Ende September 2016 kündigte BlackBerry an, keine eigenen Smartphones mehr bauen zu wollen. Wenig später wurde die Mobilfunksparte von BlackBerry an den chinesischen Konzern TCL verkauft, der bereits Alcatel besitzt. TCL wird also in Zukunft, ähnlich wie bei Nokia und HMD Global, Smartphones bauen, die nur noch dem Namen nach BlackBerrys sind. Nun sind laut GizmoChina neue Renderfotos des letzten Mobiltelefons aufgetaucht, das BlackBerry noch komplett in Eigenregie entworfen hat.

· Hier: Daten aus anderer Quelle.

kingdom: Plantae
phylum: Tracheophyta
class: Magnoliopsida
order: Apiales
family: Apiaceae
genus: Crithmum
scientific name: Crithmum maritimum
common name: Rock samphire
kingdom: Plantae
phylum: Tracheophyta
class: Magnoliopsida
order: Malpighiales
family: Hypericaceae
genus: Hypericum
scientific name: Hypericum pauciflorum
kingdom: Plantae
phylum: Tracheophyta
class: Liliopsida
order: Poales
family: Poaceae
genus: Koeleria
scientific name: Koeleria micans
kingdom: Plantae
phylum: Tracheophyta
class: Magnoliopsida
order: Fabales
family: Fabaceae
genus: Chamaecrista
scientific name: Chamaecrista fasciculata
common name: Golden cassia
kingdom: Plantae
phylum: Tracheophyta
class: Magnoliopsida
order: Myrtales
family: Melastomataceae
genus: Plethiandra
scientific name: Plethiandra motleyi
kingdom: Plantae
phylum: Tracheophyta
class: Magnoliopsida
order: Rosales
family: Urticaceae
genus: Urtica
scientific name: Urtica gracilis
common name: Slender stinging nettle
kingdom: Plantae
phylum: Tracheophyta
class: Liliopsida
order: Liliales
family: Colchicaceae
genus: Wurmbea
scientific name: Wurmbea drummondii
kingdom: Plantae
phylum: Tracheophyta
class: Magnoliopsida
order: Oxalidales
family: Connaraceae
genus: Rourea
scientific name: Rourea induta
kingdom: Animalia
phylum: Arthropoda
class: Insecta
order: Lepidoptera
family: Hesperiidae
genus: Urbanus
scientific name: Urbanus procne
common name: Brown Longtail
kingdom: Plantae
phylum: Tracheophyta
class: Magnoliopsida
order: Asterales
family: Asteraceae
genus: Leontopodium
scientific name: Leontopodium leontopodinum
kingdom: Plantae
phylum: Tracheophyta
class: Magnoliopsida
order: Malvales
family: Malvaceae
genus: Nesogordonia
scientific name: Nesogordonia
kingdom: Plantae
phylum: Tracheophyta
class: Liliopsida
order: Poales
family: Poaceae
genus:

BlackBerry Mercury: Das gute alte QWERTY-Keyboard

Das BlackBerry Mercury besitzt natürlich das typische QWERTY-Keyboard und zudem einen 4,5-Zoll-Screen. Insgesamt erinnert das Smartphone an eine schlankere Version des BlackBerry Passport. Auffällig ist zudem der Dual-Edge-Curved-Screen. Das BlackBerry Mercury soll von einem Snapdragon 821 angetrieben werden, der Akku soll satte zwei Tage durchhalten. Erstmals bei BlackBerry soll auch ein Fingerabdruckscanner mit an Bord sein.

Auf der CES 2107 Anfang Januar dürften TCL und BlackBerry dann Smartphones vorstellen, die unter der Aufsicht der Chinesen entwickelt wurde. Es bleibt abzuwarten, wie sehr sich diese Geräte zum Release dann vom typischen BlackBerry-Design unterscheiden und ob beispielsweise noch die üblichen physischen Tastaturen verbaut werden. BlackBerry selbst will sich in Zukunft hauptsächlich auf Softwareentwicklung und Sicherheitslösungen konzentrieren.